The United States is facing a gigantic debt problem, as we all know. Governments at all levels have simply been spending too much, which most Republicans and Democrats now seem willing to concede. But don’t expect to hear the following from many members of either party: We need to stop spending taxpayer money on sending so many people to college! Indeed, President Obama has already said he’ll support spending cuts but not to education, and few Republicans have ever shown the willingness to flatly declare student aid a costly waste. And maybe they’re right. After all, doesn’t more college education necessarily translate into more productivity and prosperity?

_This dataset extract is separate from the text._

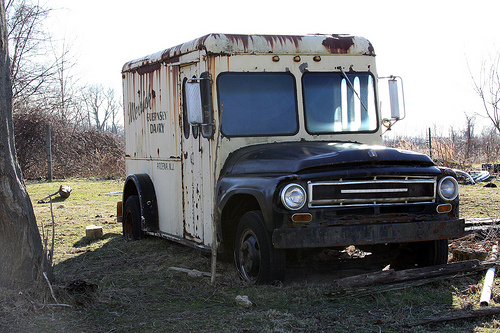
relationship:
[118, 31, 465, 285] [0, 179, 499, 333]
truck on top of grass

Nope. As I’ve pointed out repeatedly, lots of people never finish the education they start, and colleges just raise tuition to eat up aid increases. What I haven’t discussed as much is the problem of college-grad underemployment: college graduates taking jobs that don’t require college degrees. Well it’s a huge inefficiency, as the good folks at the Center for College Affordability and Productivity point out in a timely new study. And it could become an even bigger problem as President Obama pushes to have the United States lead the world in the percentage of the population with a college degree. As CCAP reports:
Evidence shows that currently more than one-third of college graduates hold jobs that governmental employment experts tell us require less than a college degree. That proportion of underemployed college graduates has tripled over the past four decades.
From an economic standpoint, that’s obviously a lot of waste. So why do our policymakers persist in simplistically asserting that more college education is always a good thing? I can’t read minds, but I’m inclined to agree with the CCAP authors:
[T]he notion of President Obama and many higher education leaders that our nation’s future depends on higher numbers of college graduates is fundamentally flawed. It is based more on assumptions, and perhaps almost an ideological attachment to colleges and universities, than on labor market realities.
Many people, it seems, do just assume that more education — without ever looking at what actually goes on in higher ed — is always a good thing, while others believe that government should constantly funnel money to our precious ivory towers no matter how little of concrete value taxpayers get for their dough. But whatever the reason, the facts almost all point in one direction: We need to spend much less taxpayer money on higher education, not much more.